I think that the idea of applying Gale–Shapley to the allocation of accepted papers to conferences is a neat idea. However, I also suspect that it will never be applied to TCS conferences. TCS is, by far, the most conservative community in the whole CS.
There are a couple of issues:
1. Reviewers typically use different standards for different conferences and these differences are not merely a matter of topic but of quality – given the pressure of submitted papers to a conference, some levels in the reviewing scale are more important than others: The scale would have to stretch in different places depending on the conference, which makes the task of reviewing a paper in this combined scenario much more difficult, requiring much finer scales than our conference software is suited for.

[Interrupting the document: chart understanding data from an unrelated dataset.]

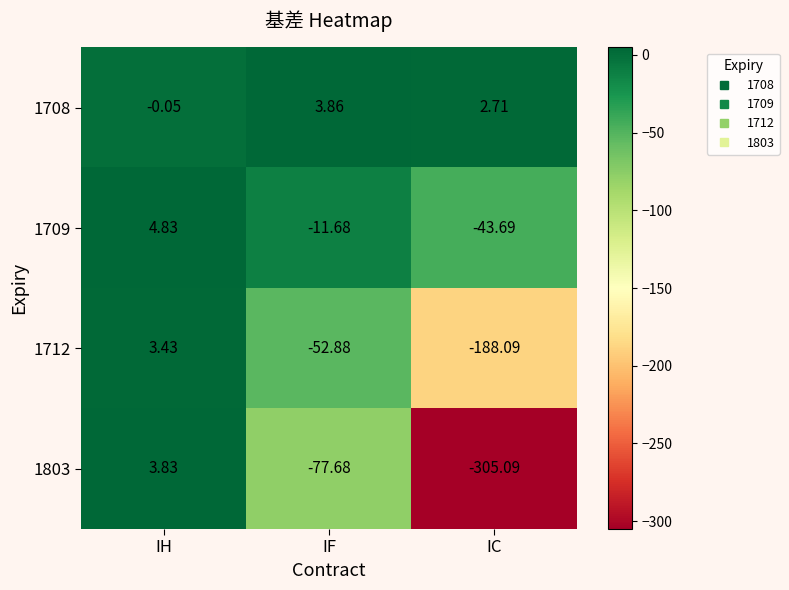

Which label corresponds to the smallest value in the chart?

IC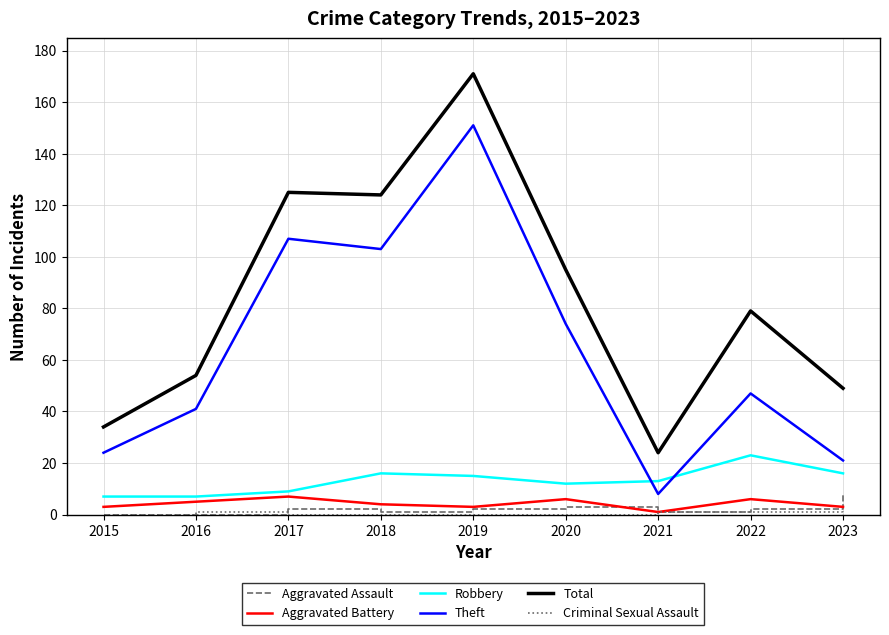

At which category is the sum across all series the highest?

2019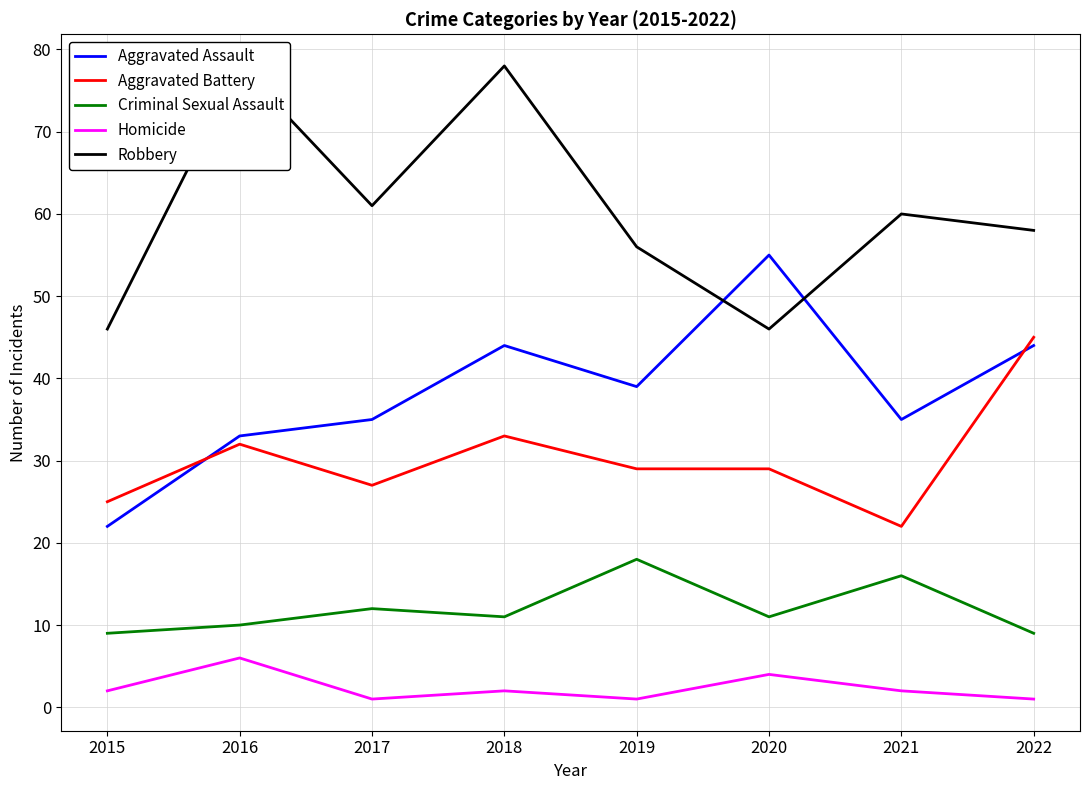

Which series has the largest total across all categories?

Robbery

(In reviewing for a top quality conference we don’t have to worry that much about how far below threshold a paper lands – crude scales there are fine – on the other hand in reviewing for a lower quality conference one would not have to worry about the distinctions among high-rated papers from the joint submission. (For example, I have been on a PC for a good conference where one of the top-rated papers was appropriately rejected from a previous, conference.)
2. There is another need for a matching algorithm like Gale-Shapley that becomes even more important in such a scenario: matching papers to PC members with appropriate expertise and judgement.
I have used conference software that tries to do this by actually running Gale-Shapley using bid values from PC members. The assignment is often awful. The last time I was PC chair, the overlap in the number of proposed paper assignments via the algorithm versus what I ended up with was remarkably small. (We find the same thing when we use G-S as a first cut at TA assignments.)
The general problem of paper assignment for PC members is a thorny one, because the judgement of PC members has to be made in a very short time with very little information and the cost of gaining more information is very high. I think that a lot of the randomness of PCs is down to noise inherent in this process. (For example, I have heard of largely overlapping papers that have had disjoint sets of reviewers.)
This is the biggest problem for someone who would normally submit to a more specialized conference, because instead of being guaranteed to be reviewed by experts, they run the risk of being reviewed by someone without the right expertise.